When I was in primary school, a series of unfortunate events for my family resulted in us having to move into a rented house for a period. My mother is one of the fussiest people imaginable when it comes to cleanliness, I am quite sure she suffered from obsessive compulsive disorder [and she still does].
On the day we moved into the rented house, she made us four girls and my father literally clean the building from top to bottom before we could unpack a single thing. My family are all blonde and have limited body hair so, other than the odd strand of long blonde hair in the bath, you never saw hair anywhere in our house.

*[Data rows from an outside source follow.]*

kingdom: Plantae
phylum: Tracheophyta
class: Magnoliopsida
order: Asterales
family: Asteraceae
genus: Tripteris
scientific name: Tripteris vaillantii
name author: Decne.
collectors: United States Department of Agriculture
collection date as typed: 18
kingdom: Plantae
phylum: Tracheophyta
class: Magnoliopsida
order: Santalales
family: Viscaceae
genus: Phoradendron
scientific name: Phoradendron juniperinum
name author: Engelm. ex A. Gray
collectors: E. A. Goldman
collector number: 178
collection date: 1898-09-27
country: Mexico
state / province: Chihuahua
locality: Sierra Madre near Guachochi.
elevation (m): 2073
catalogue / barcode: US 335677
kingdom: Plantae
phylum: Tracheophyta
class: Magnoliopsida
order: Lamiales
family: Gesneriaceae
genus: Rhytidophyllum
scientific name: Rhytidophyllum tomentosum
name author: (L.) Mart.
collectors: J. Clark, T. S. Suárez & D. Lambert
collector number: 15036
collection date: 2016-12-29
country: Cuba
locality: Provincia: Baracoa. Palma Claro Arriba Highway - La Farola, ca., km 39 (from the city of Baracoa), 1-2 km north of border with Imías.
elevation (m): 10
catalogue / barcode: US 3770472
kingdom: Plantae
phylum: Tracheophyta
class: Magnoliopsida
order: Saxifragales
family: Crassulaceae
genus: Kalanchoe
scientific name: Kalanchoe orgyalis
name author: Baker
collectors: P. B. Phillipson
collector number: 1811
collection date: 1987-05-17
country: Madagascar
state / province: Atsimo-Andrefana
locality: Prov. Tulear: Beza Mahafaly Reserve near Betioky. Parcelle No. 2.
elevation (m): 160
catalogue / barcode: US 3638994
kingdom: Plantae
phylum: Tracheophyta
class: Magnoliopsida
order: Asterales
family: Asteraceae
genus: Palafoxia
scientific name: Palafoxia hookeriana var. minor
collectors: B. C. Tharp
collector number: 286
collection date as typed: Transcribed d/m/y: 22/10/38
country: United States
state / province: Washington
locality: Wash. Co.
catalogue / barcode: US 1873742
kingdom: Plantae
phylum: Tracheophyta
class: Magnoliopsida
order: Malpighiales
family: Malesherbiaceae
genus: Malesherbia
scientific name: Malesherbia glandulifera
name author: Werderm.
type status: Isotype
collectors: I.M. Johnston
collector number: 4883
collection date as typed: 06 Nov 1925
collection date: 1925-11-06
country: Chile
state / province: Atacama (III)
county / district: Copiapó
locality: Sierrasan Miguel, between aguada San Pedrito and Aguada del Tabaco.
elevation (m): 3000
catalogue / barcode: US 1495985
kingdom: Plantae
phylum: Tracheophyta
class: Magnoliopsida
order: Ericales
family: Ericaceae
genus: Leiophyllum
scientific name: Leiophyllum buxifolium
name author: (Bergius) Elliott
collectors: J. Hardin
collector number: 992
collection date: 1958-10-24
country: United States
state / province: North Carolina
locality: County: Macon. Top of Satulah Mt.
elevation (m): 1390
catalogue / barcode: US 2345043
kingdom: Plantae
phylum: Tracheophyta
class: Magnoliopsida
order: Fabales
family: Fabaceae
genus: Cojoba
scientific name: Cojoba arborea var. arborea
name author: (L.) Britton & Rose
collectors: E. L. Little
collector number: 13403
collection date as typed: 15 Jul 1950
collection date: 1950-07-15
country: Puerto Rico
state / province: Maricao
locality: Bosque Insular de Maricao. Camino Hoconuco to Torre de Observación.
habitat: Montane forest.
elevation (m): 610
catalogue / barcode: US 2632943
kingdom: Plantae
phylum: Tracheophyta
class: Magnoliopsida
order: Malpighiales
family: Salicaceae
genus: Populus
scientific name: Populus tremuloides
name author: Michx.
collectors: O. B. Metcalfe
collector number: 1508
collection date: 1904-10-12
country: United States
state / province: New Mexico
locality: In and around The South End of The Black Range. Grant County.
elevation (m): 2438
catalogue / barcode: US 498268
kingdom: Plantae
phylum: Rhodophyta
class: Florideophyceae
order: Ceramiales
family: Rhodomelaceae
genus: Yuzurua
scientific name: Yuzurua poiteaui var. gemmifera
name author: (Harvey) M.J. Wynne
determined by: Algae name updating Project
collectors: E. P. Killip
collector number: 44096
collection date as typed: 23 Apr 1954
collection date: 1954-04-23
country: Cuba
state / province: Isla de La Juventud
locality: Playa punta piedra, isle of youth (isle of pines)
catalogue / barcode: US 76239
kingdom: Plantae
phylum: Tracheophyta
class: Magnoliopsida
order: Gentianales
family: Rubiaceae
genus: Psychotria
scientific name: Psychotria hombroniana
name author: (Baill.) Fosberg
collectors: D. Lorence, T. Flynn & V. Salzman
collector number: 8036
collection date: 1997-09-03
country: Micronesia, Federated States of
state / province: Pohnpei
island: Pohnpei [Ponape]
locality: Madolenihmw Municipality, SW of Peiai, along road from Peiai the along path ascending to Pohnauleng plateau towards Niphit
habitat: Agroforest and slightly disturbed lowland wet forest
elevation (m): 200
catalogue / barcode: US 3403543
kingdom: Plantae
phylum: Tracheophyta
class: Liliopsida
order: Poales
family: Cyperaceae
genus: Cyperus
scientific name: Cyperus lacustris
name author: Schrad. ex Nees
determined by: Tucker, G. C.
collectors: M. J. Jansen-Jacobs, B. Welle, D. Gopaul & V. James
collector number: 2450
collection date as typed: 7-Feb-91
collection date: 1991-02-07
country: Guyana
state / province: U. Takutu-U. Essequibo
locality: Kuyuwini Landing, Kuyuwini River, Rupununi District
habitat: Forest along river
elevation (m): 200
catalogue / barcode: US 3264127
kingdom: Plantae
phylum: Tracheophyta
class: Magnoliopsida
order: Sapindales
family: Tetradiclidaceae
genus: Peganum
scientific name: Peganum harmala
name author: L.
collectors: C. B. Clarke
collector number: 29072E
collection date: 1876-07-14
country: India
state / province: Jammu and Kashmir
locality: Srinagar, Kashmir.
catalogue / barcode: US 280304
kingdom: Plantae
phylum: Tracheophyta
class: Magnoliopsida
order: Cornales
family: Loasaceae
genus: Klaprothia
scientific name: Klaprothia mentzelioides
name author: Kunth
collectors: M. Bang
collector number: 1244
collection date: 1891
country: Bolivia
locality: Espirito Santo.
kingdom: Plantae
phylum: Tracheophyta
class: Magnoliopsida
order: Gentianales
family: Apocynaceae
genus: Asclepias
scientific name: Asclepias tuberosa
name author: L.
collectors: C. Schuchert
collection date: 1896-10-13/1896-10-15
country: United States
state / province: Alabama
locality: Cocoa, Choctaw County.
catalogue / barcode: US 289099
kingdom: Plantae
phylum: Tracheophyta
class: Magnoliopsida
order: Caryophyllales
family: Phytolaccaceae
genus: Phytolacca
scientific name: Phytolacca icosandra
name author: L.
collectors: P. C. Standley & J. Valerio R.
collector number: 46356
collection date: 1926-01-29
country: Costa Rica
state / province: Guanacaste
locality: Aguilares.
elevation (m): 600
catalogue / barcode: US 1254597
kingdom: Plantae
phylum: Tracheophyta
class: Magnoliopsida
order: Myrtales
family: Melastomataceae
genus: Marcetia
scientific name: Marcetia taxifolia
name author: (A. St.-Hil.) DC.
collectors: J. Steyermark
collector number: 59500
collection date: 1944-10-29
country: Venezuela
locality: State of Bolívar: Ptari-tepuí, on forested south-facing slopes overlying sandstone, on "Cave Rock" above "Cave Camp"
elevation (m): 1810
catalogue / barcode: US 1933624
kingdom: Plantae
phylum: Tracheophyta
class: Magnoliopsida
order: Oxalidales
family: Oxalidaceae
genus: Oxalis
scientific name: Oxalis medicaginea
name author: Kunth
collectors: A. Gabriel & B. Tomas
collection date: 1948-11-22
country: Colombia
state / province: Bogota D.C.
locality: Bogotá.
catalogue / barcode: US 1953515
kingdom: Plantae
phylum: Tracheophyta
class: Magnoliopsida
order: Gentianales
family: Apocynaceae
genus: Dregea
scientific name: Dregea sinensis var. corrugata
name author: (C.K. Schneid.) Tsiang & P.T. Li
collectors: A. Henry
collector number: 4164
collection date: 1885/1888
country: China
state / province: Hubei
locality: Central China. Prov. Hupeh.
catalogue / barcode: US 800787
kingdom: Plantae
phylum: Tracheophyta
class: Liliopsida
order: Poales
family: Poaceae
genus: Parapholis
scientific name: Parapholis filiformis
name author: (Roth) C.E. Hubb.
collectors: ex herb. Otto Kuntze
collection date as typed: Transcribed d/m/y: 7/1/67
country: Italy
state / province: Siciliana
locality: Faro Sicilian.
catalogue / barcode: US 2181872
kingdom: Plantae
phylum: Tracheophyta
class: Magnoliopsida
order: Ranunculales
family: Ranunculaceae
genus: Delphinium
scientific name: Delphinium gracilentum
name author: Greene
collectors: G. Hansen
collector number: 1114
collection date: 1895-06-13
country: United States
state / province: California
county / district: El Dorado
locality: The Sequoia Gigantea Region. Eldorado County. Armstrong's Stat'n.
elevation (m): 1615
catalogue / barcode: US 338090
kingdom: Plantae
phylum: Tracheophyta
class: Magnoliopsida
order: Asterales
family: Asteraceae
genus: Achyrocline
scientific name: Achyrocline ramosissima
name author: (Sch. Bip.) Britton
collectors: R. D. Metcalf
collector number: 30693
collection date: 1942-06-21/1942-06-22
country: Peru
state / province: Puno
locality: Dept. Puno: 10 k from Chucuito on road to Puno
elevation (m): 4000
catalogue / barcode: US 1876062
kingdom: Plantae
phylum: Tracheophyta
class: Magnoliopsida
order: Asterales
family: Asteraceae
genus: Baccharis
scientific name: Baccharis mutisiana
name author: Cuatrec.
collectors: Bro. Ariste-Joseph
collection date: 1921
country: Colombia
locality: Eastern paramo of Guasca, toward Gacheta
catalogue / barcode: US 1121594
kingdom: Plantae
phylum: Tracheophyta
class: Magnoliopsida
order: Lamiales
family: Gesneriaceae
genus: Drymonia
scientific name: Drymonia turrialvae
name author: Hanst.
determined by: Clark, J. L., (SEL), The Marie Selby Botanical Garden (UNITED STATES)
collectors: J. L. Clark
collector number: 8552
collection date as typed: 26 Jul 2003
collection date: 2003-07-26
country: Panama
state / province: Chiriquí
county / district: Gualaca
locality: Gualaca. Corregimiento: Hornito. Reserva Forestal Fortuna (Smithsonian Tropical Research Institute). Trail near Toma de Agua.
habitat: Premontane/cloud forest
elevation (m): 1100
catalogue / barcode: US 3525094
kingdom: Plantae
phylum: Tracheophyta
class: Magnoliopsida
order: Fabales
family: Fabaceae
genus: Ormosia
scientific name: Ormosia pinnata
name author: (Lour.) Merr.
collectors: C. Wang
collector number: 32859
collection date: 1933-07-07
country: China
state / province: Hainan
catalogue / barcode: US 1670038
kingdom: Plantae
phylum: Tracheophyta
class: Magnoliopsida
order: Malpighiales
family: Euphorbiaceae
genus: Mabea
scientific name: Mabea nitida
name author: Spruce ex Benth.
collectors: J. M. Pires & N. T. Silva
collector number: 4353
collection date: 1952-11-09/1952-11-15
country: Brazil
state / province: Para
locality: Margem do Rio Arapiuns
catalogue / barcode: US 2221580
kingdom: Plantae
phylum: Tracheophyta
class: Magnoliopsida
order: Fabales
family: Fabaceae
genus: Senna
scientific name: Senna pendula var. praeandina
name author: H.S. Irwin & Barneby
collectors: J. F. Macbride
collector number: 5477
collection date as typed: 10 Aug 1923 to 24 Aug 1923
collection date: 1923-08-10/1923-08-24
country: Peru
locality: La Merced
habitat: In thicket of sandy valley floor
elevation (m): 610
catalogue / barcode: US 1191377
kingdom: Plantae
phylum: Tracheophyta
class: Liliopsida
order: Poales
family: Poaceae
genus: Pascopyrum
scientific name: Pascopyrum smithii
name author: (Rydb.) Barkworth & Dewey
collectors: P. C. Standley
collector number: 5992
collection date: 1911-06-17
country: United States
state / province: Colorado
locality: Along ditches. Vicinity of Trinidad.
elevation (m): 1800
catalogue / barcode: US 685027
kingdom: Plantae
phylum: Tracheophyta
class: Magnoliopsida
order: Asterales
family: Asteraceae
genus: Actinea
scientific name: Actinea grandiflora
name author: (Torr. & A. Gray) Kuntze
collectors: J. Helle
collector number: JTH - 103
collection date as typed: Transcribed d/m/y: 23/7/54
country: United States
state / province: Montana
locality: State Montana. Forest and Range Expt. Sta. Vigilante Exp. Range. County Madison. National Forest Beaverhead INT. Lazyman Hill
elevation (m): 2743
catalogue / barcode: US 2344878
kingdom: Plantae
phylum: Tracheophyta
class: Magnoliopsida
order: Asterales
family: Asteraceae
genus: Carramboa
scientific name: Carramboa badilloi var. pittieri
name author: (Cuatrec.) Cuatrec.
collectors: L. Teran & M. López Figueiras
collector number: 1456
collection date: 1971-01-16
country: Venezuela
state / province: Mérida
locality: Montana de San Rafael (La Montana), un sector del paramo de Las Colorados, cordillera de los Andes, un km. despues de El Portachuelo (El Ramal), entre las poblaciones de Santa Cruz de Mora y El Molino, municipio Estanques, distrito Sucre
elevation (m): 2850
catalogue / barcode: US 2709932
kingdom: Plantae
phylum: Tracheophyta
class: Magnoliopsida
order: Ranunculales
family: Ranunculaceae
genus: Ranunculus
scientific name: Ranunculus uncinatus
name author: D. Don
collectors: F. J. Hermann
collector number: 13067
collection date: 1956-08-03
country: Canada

My mother cleaned the bathroom herself, not trusting any of us girls to sufficiently remove any lurking germs. My father was not allowed to clean the bathroom either as my mother firmly believes that men can only see a germ once they reach the proportions of a medium sized dog.
Her moans of disgust floated down the passage and we all gathered in the doorway to determine the cause. From the bath and basin plugs, my mother was pulling thick clumps of long dark hair. There was also hair in the shower stall and clumps of the sticky strands lodged in the shower drain. My mother made short work of removing the offending hairs, wearing a pair of yellow plastic cleaning gloves and armed with a strong smelling drain cleaning fluid.
My sisters and I talked about that hair for weeks afterwards. We agreed the people who had occupied the house before us must have been very hairy. As our knowledge of the world was fairly limited at that time, we thought it very likely that Mr and Mrs Twit from Roald Dahl’s The Twits, had been the previous tenants of the house.